### Provided entries
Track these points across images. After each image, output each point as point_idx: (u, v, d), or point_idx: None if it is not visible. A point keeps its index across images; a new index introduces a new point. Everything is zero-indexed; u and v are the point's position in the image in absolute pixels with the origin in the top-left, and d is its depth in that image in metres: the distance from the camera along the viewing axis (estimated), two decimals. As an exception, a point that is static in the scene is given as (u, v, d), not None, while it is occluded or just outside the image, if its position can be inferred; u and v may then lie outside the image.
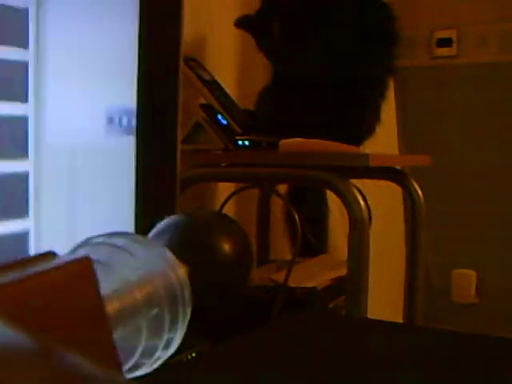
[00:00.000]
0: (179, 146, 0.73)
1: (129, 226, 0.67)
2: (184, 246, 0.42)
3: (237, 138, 1.20)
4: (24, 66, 0.56)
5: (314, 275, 1.20)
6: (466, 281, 2.45)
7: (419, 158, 1.49)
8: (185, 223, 0.44)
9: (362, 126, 1.32)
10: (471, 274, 2.44)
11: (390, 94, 1.46)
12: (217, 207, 1.27)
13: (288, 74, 1.30)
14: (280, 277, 1.07)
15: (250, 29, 1.33)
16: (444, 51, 2.46)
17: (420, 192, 1.37)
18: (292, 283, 1.04)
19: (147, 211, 0.68)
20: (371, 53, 1.27)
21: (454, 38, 2.43)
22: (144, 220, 0.67)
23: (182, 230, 0.43)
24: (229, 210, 1.26)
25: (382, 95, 1.32)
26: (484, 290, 2.43)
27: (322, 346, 0.61)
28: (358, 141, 1.28)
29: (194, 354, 0.66)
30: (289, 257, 1.31)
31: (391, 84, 1.38)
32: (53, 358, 0.22)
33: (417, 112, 2.47)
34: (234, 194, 1.10)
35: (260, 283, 1.13)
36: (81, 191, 0.63)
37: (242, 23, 1.33)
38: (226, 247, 0.42)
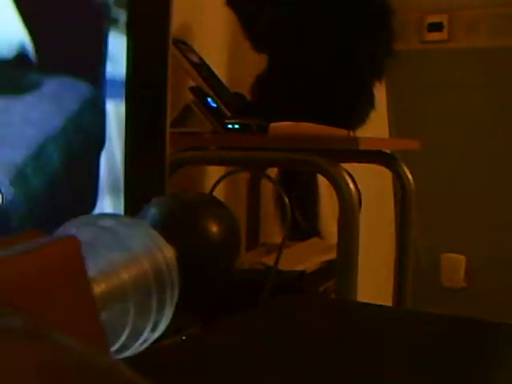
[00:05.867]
0: (168, 129, 0.73)
1: (118, 208, 0.67)
2: (172, 227, 0.42)
3: (226, 121, 1.20)
4: None
5: (304, 258, 1.20)
6: (455, 265, 2.47)
7: (408, 142, 1.50)
8: (173, 205, 0.43)
9: (352, 111, 1.31)
10: (460, 259, 2.46)
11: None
12: (206, 191, 1.26)
13: (277, 61, 1.30)
14: (270, 260, 1.07)
15: (238, 12, 1.33)
16: (435, 36, 2.45)
17: (410, 176, 1.38)
18: (282, 266, 1.04)
19: (136, 194, 0.68)
20: (363, 35, 1.27)
21: (445, 22, 2.43)
22: (133, 203, 0.67)
23: (170, 212, 0.43)
24: (219, 193, 1.25)
25: (376, 78, 1.32)
26: (473, 274, 2.45)
27: (311, 329, 0.61)
28: (348, 125, 1.28)
29: (183, 337, 0.66)
30: (279, 240, 1.31)
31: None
32: (41, 338, 0.22)
33: (407, 96, 2.47)
34: (223, 177, 1.10)
35: (250, 266, 1.13)
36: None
37: (233, 3, 1.33)
38: (214, 229, 0.42)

### Description of the task
All lines from the line containing "2: (184, 246, 0.42)" through the end of the listing above are to be given again exactly; pictures are not part of the copy.

### Result of the exercise
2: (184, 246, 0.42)
3: (237, 138, 1.20)
4: (24, 66, 0.56)
5: (314, 275, 1.20)
6: (466, 281, 2.45)
7: (419, 158, 1.49)
8: (185, 223, 0.44)
9: (362, 126, 1.32)
10: (471, 274, 2.44)
11: (390, 94, 1.46)
12: (217, 207, 1.27)
13: (288, 74, 1.30)
14: (280, 277, 1.07)
15: (250, 29, 1.33)
16: (444, 51, 2.46)
17: (420, 192, 1.37)
18: (292, 283, 1.04)
19: (147, 211, 0.68)
20: (371, 53, 1.27)
21: (454, 38, 2.43)
22: (144, 220, 0.67)
23: (182, 230, 0.43)
24: (229, 210, 1.26)
25: (382, 95, 1.32)
26: (484, 290, 2.43)
27: (322, 346, 0.61)
28: (358, 141, 1.28)
29: (194, 354, 0.66)
30: (289, 257, 1.31)
31: (391, 84, 1.38)
32: (53, 358, 0.22)
33: (417, 112, 2.47)
34: (234, 194, 1.10)
35: (260, 283, 1.13)
36: (81, 191, 0.63)
37: (242, 23, 1.33)
38: (226, 247, 0.42)
[00:05.867]
0: (168, 129, 0.73)
1: (118, 208, 0.67)
2: (172, 227, 0.42)
3: (226, 121, 1.20)
4: None
5: (304, 258, 1.20)
6: (455, 265, 2.47)
7: (408, 142, 1.50)
8: (173, 205, 0.43)
9: (352, 111, 1.31)
10: (460, 259, 2.46)
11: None
12: (206, 191, 1.26)
13: (277, 61, 1.30)
14: (270, 260, 1.07)
15: (238, 12, 1.33)
16: (435, 36, 2.45)
17: (410, 176, 1.38)
18: (282, 266, 1.04)
19: (136, 194, 0.68)
20: (363, 35, 1.27)
21: (445, 22, 2.43)
22: (133, 203, 0.67)
23: (170, 212, 0.43)
24: (219, 193, 1.25)
25: (376, 78, 1.32)
26: (473, 274, 2.45)
27: (311, 329, 0.61)
28: (348, 125, 1.28)
29: (183, 337, 0.66)
30: (279, 240, 1.31)
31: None
32: (41, 338, 0.22)
33: (407, 96, 2.47)
34: (223, 177, 1.10)
35: (250, 266, 1.13)
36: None
37: (233, 3, 1.33)
38: (214, 229, 0.42)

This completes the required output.